_Information provided_
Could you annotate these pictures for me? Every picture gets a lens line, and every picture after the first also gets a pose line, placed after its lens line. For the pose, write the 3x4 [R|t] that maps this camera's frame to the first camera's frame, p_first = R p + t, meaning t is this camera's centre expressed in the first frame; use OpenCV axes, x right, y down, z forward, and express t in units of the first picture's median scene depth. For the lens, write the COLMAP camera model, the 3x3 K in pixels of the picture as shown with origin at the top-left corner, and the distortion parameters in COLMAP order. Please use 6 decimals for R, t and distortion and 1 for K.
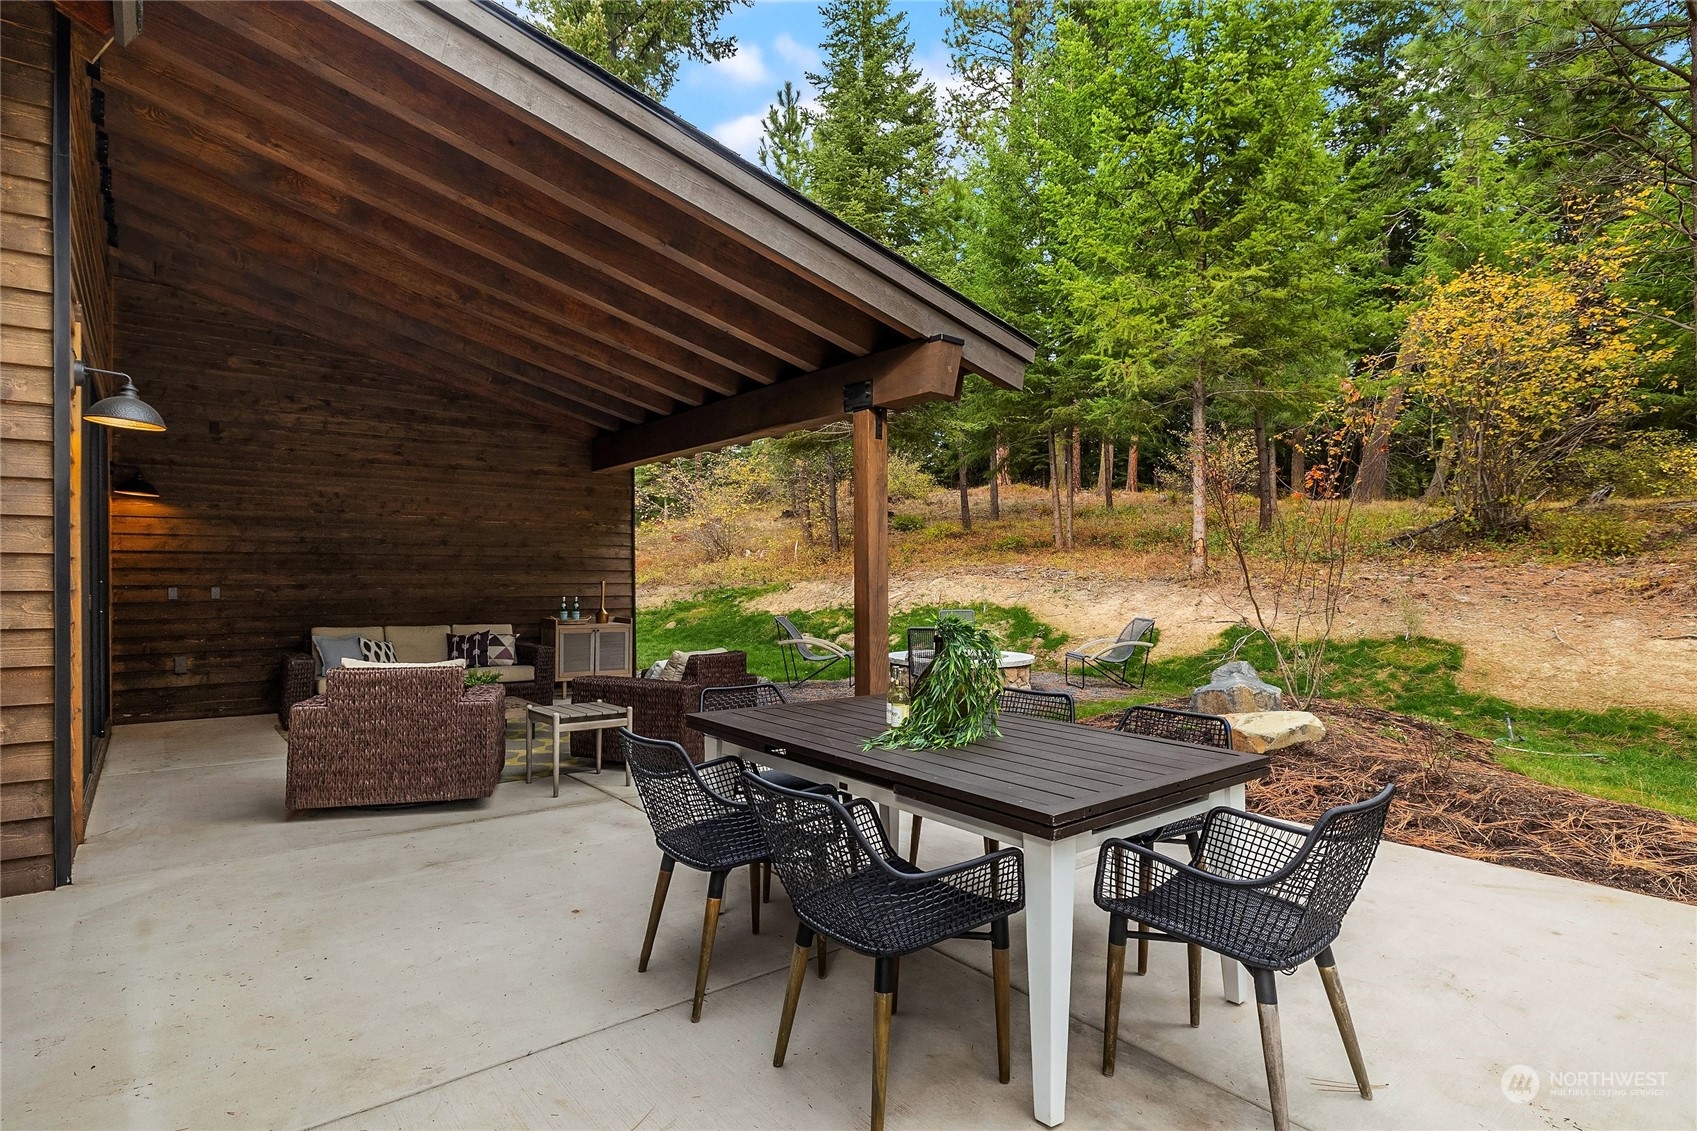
lens RADIAL K [[853.3, 0, 853.8], [0, 853.3, 576.2], [0, 0, 1]] dist [0.000606, 0.000033]
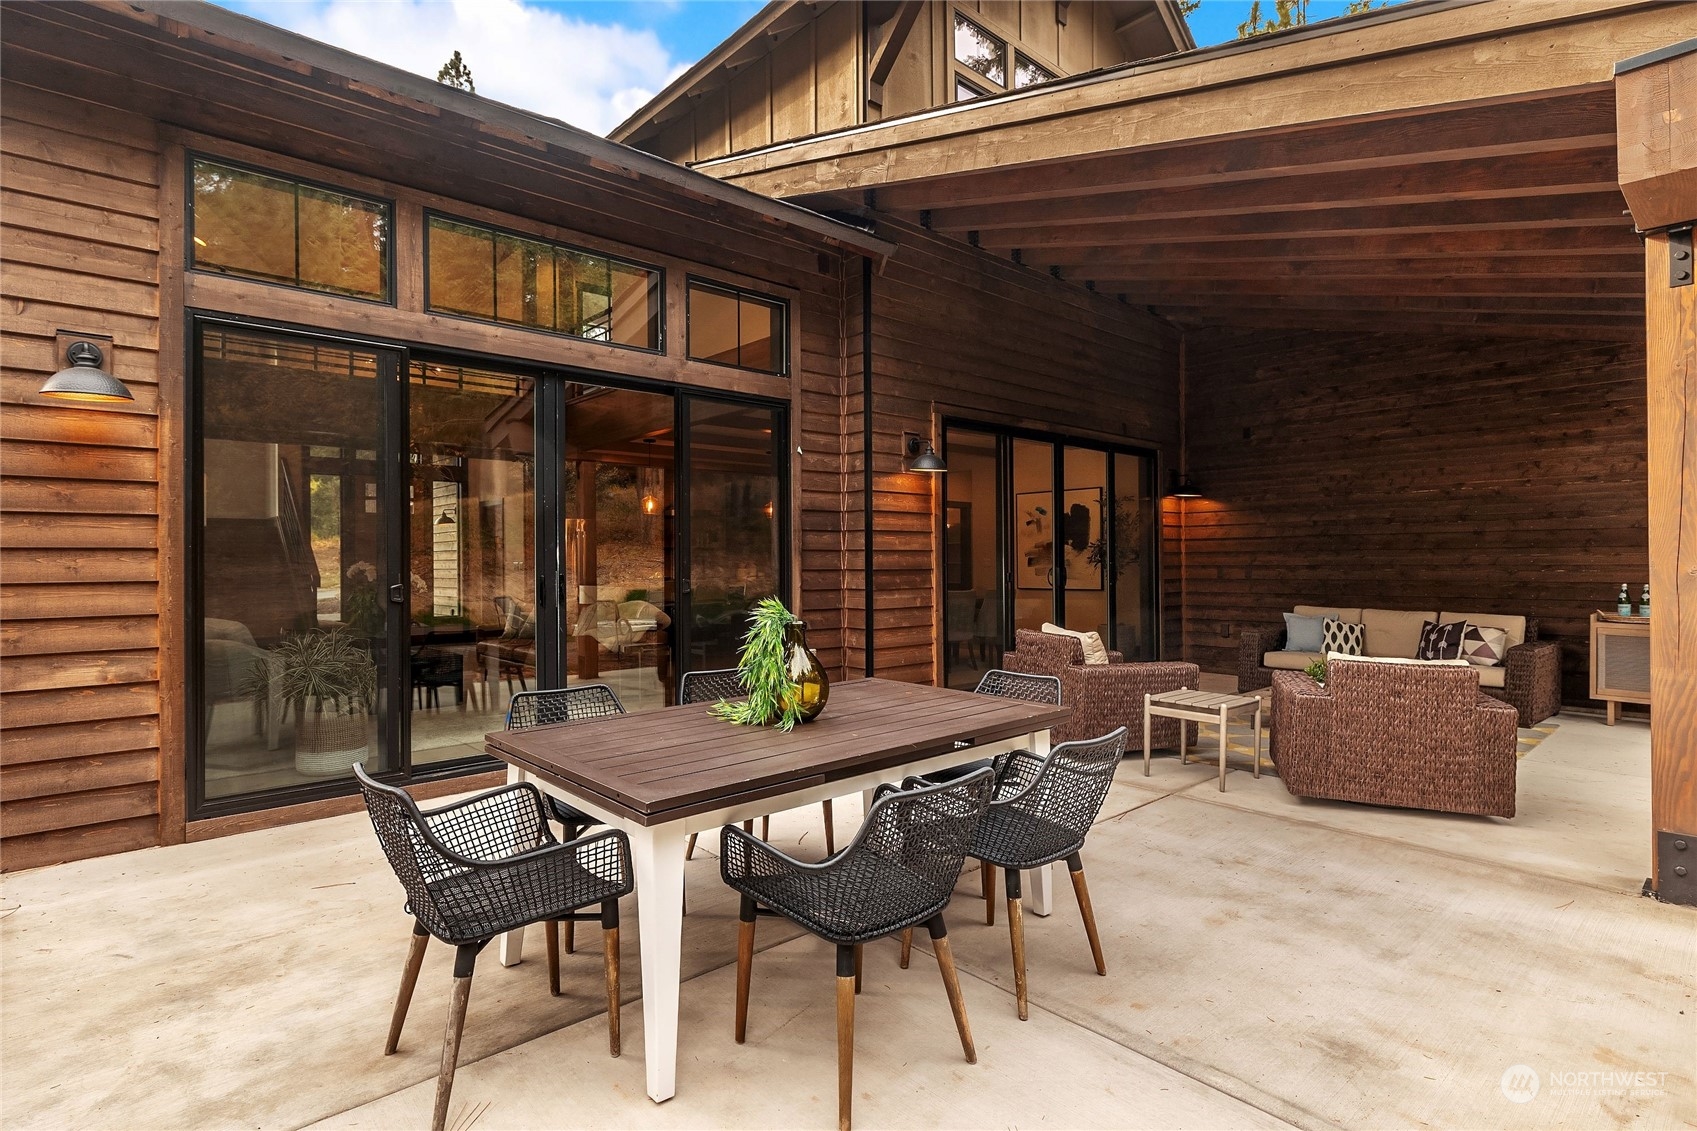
lens RADIAL K [[853.3, 0, 854.1], [0, 853.3, 560.7], [0, 0, 1]] dist [0.000606, 0.000033]
pose [[0.055442, -0.002439, -0.998459, 0.378406], [0.006391, 0.999977, -0.002088, 0.002638], [0.998441, -0.006265, 0.055456, 0.360486]]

_Assigned task_
Retype the listing above word for word, leaving out the pictures.

_Answer space_
Could you annotate these pictures for me? Every picture gets a lens line, and every picture after the first also gets a pose line, placed after its lens line. For the pose, write the 3x4 [R|t] that maps this camera's frame to the first camera's frame, p_first = R p + t, meaning t is this camera's centre expressed in the first frame; use OpenCV axes, x right, y down, z forward, and express t in units of the first picture's median scene depth. For the lens, write the COLMAP camera model, the 3x3 K in pixels of the picture as shown with origin at the top-left corner, and the distortion parameters in COLMAP order. Please use 6 decimals for R, t and distortion and 1 for K.
lens RADIAL K [[853.3, 0, 853.8], [0, 853.3, 576.2], [0, 0, 1]] dist [0.000606, 0.000033]
lens RADIAL K [[853.3, 0, 854.1], [0, 853.3, 560.7], [0, 0, 1]] dist [0.000606, 0.000033]
pose [[0.055442, -0.002439, -0.998459, 0.378406], [0.006391, 0.999977, -0.002088, 0.002638], [0.998441, -0.006265, 0.055456, 0.360486]]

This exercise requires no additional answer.